Request = Your task is to find every line in the records that holds the string "image" and copy it.

Input data =

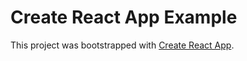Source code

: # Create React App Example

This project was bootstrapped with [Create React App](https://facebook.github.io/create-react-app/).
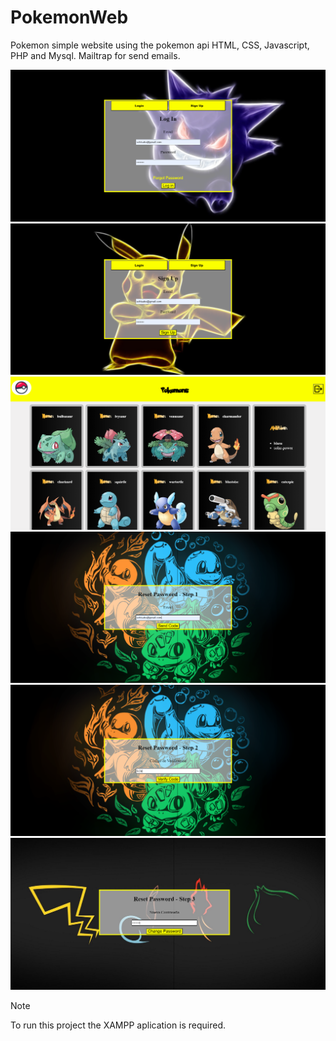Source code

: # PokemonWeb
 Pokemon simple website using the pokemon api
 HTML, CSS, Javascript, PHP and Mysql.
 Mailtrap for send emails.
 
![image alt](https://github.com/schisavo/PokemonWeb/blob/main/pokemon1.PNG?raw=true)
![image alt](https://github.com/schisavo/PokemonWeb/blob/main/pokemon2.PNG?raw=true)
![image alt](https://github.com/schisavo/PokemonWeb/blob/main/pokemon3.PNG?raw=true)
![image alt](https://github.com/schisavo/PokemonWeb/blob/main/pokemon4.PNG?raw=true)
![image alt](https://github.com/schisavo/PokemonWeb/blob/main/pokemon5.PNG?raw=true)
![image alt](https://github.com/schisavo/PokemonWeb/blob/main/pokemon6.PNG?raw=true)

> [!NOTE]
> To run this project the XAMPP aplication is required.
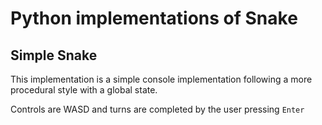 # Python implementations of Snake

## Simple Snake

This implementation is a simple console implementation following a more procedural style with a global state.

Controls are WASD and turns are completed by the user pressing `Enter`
==
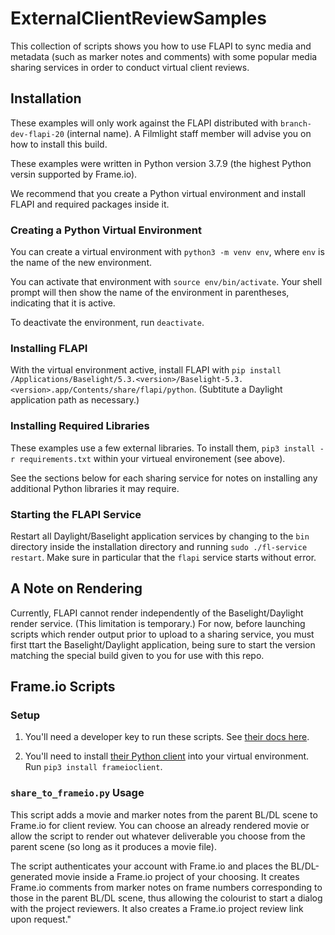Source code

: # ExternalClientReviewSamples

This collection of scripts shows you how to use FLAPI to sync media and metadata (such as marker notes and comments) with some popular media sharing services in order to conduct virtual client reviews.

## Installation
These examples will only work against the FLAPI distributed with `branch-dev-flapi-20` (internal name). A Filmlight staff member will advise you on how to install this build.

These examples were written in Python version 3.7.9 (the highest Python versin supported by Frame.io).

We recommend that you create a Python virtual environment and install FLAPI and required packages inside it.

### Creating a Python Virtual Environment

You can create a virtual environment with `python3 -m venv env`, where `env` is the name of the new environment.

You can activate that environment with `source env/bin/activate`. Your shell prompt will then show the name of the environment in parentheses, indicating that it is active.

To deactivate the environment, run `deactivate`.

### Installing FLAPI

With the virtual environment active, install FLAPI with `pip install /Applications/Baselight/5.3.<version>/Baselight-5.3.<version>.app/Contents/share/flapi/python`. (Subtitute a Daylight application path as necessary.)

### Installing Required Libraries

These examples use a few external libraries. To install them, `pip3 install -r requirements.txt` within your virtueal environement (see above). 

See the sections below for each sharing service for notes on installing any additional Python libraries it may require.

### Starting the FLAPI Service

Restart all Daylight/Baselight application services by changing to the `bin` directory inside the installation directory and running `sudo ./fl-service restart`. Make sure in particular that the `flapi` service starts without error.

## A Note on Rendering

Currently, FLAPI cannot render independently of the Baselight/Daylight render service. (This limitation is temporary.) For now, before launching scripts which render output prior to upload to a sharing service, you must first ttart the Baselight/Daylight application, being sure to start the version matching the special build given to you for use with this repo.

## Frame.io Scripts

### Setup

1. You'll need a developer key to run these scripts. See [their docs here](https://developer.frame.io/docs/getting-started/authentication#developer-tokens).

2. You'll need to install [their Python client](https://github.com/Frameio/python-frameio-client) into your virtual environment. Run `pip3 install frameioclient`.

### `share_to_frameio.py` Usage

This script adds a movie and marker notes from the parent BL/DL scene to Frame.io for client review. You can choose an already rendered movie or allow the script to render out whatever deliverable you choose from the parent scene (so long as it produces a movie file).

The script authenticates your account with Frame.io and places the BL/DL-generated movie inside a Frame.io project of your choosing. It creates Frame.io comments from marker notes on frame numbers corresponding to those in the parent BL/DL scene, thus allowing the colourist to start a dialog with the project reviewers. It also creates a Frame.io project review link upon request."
* * *
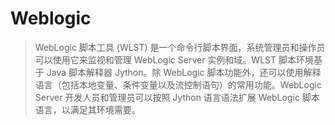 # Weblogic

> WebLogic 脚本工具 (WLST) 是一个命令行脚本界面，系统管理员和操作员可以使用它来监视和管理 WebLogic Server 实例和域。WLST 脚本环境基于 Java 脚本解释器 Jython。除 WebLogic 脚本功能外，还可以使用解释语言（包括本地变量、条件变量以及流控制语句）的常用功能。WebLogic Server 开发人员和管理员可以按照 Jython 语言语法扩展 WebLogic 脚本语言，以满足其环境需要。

Result =
![image alt](https://github.com/schisavo/PokemonWeb/blob/main/pokemon1.PNG?raw=true)
![image alt](https://github.com/schisavo/PokemonWeb/blob/main/pokemon2.PNG?raw=true)
![image alt](https://github.com/schisavo/PokemonWeb/blob/main/pokemon3.PNG?raw=true)
![image alt](https://github.com/schisavo/PokemonWeb/blob/main/pokemon4.PNG?raw=true)
![image alt](https://github.com/schisavo/PokemonWeb/blob/main/pokemon5.PNG?raw=true)
![image alt](https://github.com/schisavo/PokemonWeb/blob/main/pokemon6.PNG?raw=true)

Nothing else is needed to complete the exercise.